Paris peine à hâter le virage de la politique économique européenne

le 01/09/2014 L'AGEFI Quotidien / Edition de 7H

Le gouvernement devra négocier un assouplissement de ses objectifs budgétaires avant que l’Union établisse un constat précis de la situation économique

A défaut d’un plan précis pour relancer la demande en Europe, François Hollande a obtenu une date. En marge d’un conseil européen dominé par la crise ukrainienne et l’élection du polonais Donald Tusk à la tête du Conseil européen, Matteo Renzi a annoncé samedi la tenue d’un sommet extraordinaire sur l’emploi le 7 octobre. L’idée de cette réunion, lancée la semaine dernière par un président français en pleine tourmente, a « pris de court » le Premier ministre italien, expliquait une source européenne.

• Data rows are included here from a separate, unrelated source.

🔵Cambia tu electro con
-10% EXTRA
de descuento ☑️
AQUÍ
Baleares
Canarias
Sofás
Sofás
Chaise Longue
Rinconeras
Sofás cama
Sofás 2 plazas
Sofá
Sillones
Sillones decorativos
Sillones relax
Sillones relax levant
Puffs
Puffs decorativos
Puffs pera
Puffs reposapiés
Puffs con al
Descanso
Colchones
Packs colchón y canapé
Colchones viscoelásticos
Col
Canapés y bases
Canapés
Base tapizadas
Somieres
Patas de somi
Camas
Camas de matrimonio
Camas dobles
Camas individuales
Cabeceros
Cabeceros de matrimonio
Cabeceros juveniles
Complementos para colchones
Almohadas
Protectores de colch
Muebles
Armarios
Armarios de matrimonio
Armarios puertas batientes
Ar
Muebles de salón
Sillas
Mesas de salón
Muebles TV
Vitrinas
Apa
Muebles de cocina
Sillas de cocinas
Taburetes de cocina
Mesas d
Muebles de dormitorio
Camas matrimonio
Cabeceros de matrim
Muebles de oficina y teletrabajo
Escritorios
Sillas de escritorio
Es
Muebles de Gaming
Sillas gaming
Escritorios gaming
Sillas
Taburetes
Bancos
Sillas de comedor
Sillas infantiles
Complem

Mais l’ambition d’en faire un moment fort de la réorientation de la politique économique européenne a fait long feu. « Ce sera un sommet sur l’emploi des jeunes », indiquait un conseiller de la chancelière allemande après la rencontre. Devant le Parlement européen, Jean-Claude Juncker avait évoqué en juillet un plan de relance de 300 milliards d’euros sur trois ans dont les contours restent flous. « Les propositions de la nouvelle Commission pourraient être présentées au conseil européen de novembre », a indiqué prudemment le président français. D’ici là Paris a obtenu la réunion d’un sommet de la zone euro en marge du Conseil des 23 et 24 octobre.

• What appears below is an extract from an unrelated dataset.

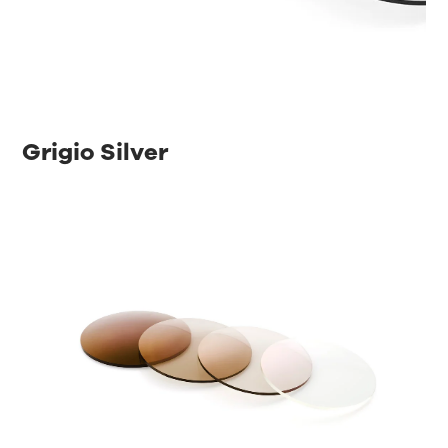
Grigio Silver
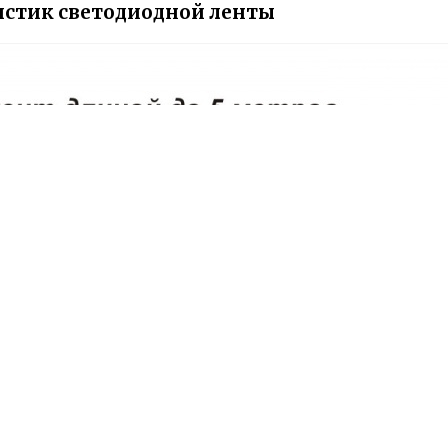
истик светодиодной ленты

Cet agenda étiré s’explique par le calendrier d’installation de la nouvelle Commission qui ne sera en place que le 1er novembre : autour du 10 septembre son président Jean-Claude Juncker devrait présenter son équipe, laquelle devra ensuite être confirmée par le Parlement européen. Il dénote aussi des désaccords sur l’ampleur du virage à imprimer à la politique économique européenne. Les chefs d’Etat et de gouvernement se sont contentés samedi d’admettre que « la situation économique et de l’emploi en Europe soulève d’importantes inquiétudes ». Un constat qui reste très en deçà de celui dressé cet été par le président de la BCE Mario Draghi à Jackson Hole. Le président français, qui a martelé samedi qu’« il y a bien un problème européen que l’on pourrait qualifier par une demande insuffisante », reste donc isolé.

Pour Paris, la priorité dans les semaines à venir sera de plaider sa propre cause devant la Commission européenne. « Nous demandons que les flexibilités puissent être maximales pour l’application des règles de réduction des déficits », a indiqué François Hollande. Bercy entrera dès septembre dans une négociation délicate avec la Commission pour obtenir un nouveau délai lui permettant de repousser au-delà de 2015 le retour sous les 3%.